Struggling for Competence

How far is the Horizon?

Recently I was on holiday. On the beach looking out to sea, I wondered how far away is the horizon? With Pythagoras theorem it's easy enough to calculate:

diagram to show how to calculate the distance to the horizon
$$ \begin{aligned} d^2 + r ^2 &= (h+r)^2 \\ since \; r &\gg h \\ d &\approx \sqrt{2hr} \end{aligned} $$

The radius of the earth is roughly 6.4x106m, and a person is say 2m high, so the horizon is about 5km away. Quite near really. If you went up on some cliffs which were 50m high you could see for about 25km.

Karl Hahn describes a really nice adaptation of this idea to measure the radius of the earth. You travel to Berkeley California, hike up Claremont Canyon, and note the point at which the top of the Golden Gate Bridge is coincident with the horizon. You need a pocket altimeter with you though, to measure your height.

A more general approach, is to measure the visible height of a tall object, say a building or a ships mast, as it disappears over the horizon. This measurement technique has been applied in the modern era, though does not appear to have been used in antiquity despite the measurement technique being quite feasible.

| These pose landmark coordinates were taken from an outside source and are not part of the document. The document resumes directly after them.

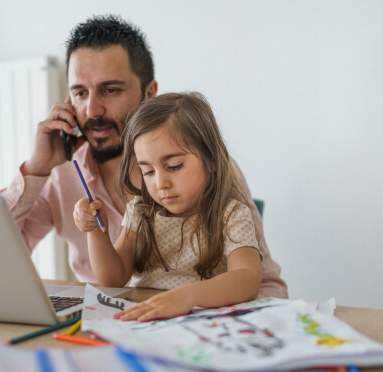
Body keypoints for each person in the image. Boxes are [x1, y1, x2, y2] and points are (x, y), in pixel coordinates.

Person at [0, 15, 288, 298]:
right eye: (80, 93)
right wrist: (36, 168)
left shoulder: (215, 170)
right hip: (119, 323)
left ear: (149, 93)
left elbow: (264, 283)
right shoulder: (61, 172)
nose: (92, 110)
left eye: (110, 90)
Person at [73, 92, 262, 321]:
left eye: (174, 166)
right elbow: (112, 279)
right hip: (145, 322)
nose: (160, 183)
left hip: (203, 326)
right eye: (149, 171)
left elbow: (247, 279)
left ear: (211, 159)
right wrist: (95, 231)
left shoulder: (230, 214)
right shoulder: (140, 212)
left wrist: (187, 296)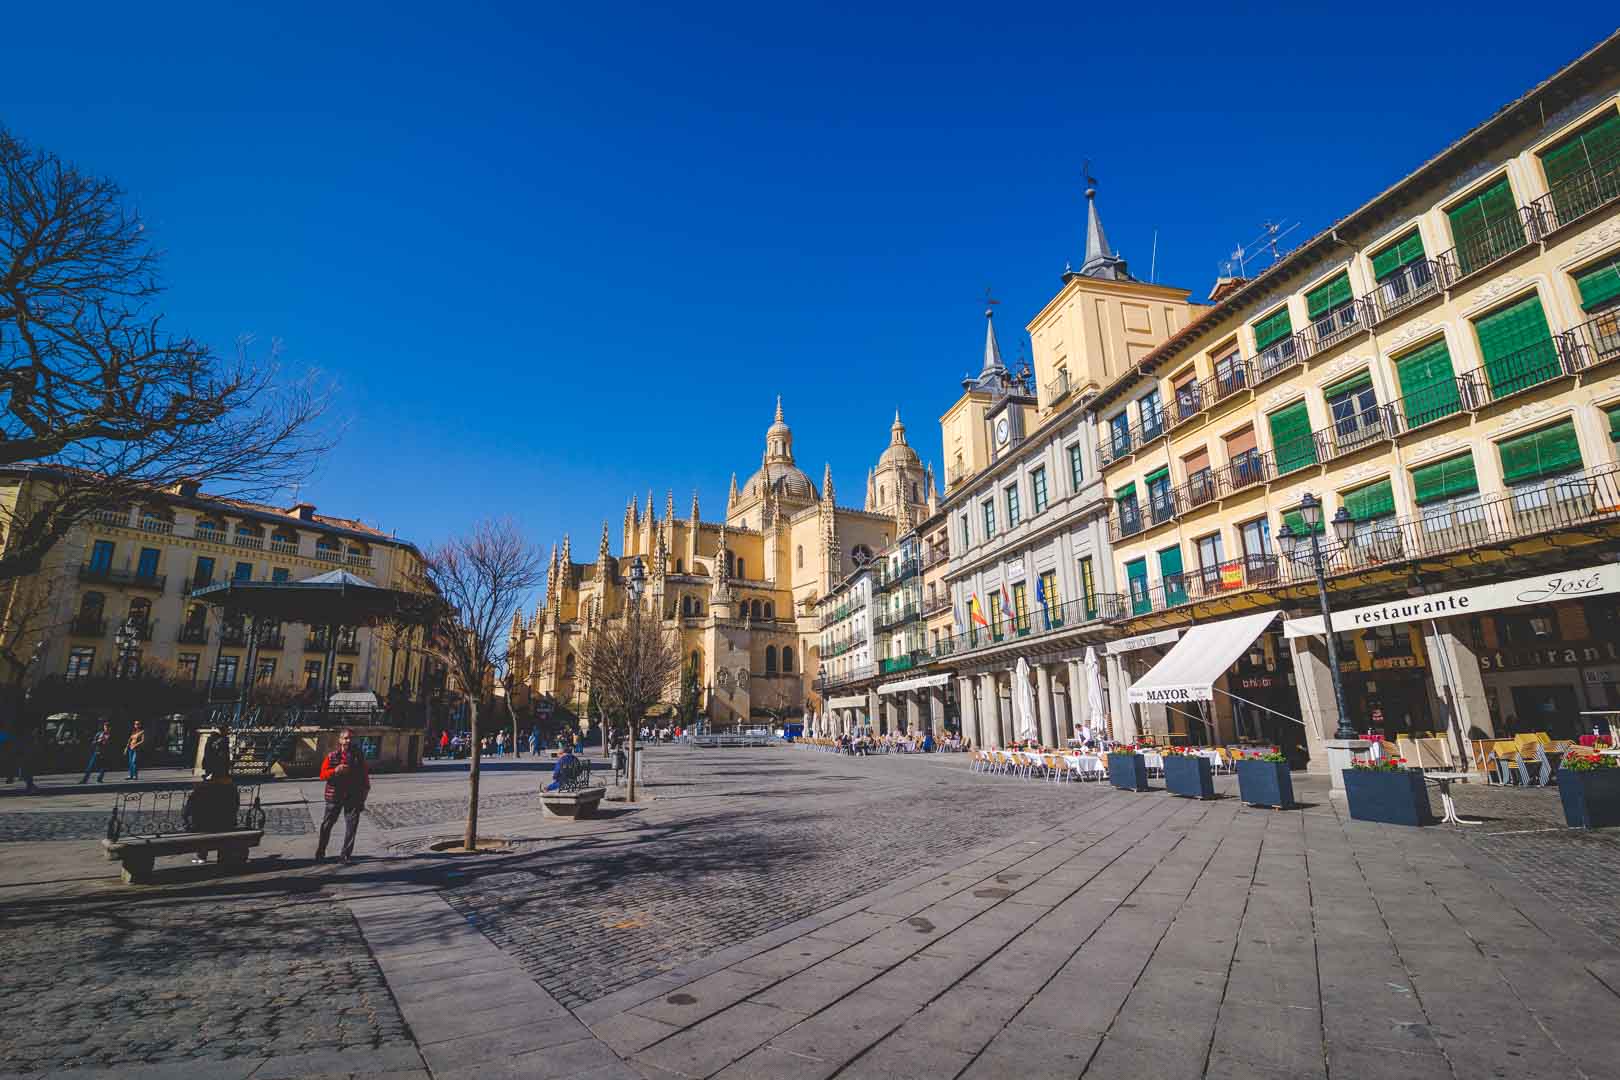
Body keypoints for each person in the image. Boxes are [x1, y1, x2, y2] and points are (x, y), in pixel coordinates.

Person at [316, 729, 370, 865]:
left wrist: (364, 793)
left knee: (352, 826)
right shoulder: (332, 756)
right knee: (327, 825)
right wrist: (335, 770)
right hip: (334, 796)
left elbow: (364, 776)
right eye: (345, 738)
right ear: (340, 740)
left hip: (353, 795)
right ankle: (321, 851)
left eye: (350, 738)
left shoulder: (358, 756)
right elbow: (322, 775)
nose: (348, 741)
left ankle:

One of the difficulties is that, even on a clear day, the distance you can see is limited by contrast reduction due to airlight. Basically light from the sun is scattered off the air into your line of vision, which reduces the contrast of a distant object. When the contrst falls to about 2%, you can no longer distinguish the object from it's background. On an exceptionally clear day you may be able to see about 50km. It's this effect which makes distant mountains fade into the background, as seen in this photo by Ann Bowker:

mountain-contrast-reduced-with-distance
Over Haystacks to the Solway and Scotland (12th June 2009)